Elle ne répondit pas, mais fit un petit signe de tête.
Alors il grimpa lui-même à l'arbre, la descendit, la plaça sur son cheval et l'emmena chez lui.
Le mariage fut célébré avec faste et joie, mais la mariée ne parlait ni ne souriait.
Après quelques années de bonheur, la mère du roi, une femme méchante, commença à calomnier la jeune reine. Elle dit au roi : « C'est une mendiante que tu as ramenée. Qui sait quelles mauvaises actions elle commet en secret ? Même si elle est muette et ne peut parler, elle pourrait au moins rire une fois. Mais ceux qui ne rient pas ont mauvaise conscience. »
D'abord, le roi ne la crut pas, mais la vieille insista tant et accusa la reine de tant de méfaits qu'il finit par se laisser convaincre et la condamna à mort.
Un grand feu fut allumé dans la cour pour la brûler. Le roi, les larmes aux yeux car il l'aimait encore, regardait depuis la fenêtre.
Alors qu'elle était attachée au bûcher et que les flammes léchaient ses vêtements, la dernière heure des sept années s'écoula.
Un bruissement d'ailes se fit entendre : douze corbeaux volaient vers eux et, en touchant le sol, redevinrent ses douze frères, qu'elle avait sauvés.

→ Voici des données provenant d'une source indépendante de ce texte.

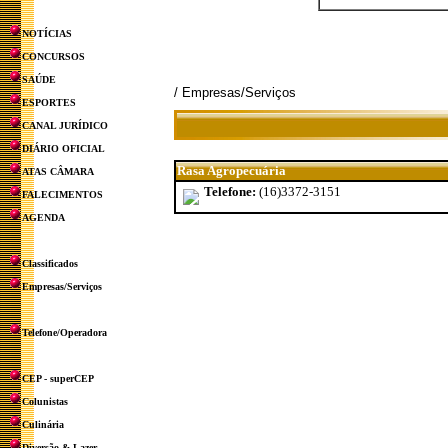
NOTÍCIAS
CONCURSOS
SAÚDE
/ Empresas/Serviços
ESPORTES
CANAL JURÍDICO
DIÁRIO OFICIAL
Rasa Agropecuária
ATAS CÂMARA
Telefone:
(16)3372-3151
FALECIMENTOS
AGENDA
Classificados
Empresas/Serviços
Telefone/Operadora
CEP - superCEP
Colunistas
Culinária
Diversão & Lazer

Ils écartèrent le feu, éteignirent les flammes, libérèrent leur chère sœur et l'embrassèrent avec tendresse.
Enfin capable de parler, elle expliqua au roi pourquoi elle était restée muette et n'avait jamais ri.
Le roi se réjouit de son innocence, et ils vécurent tous dans l'harmonie jusqu'à leur mort.
Quant à la méchante belle-mère, elle fut jugée, enfermée dans un tonneau rempli d'huile bouillante et de serpents venimeux, et mourut d'une mort terrible.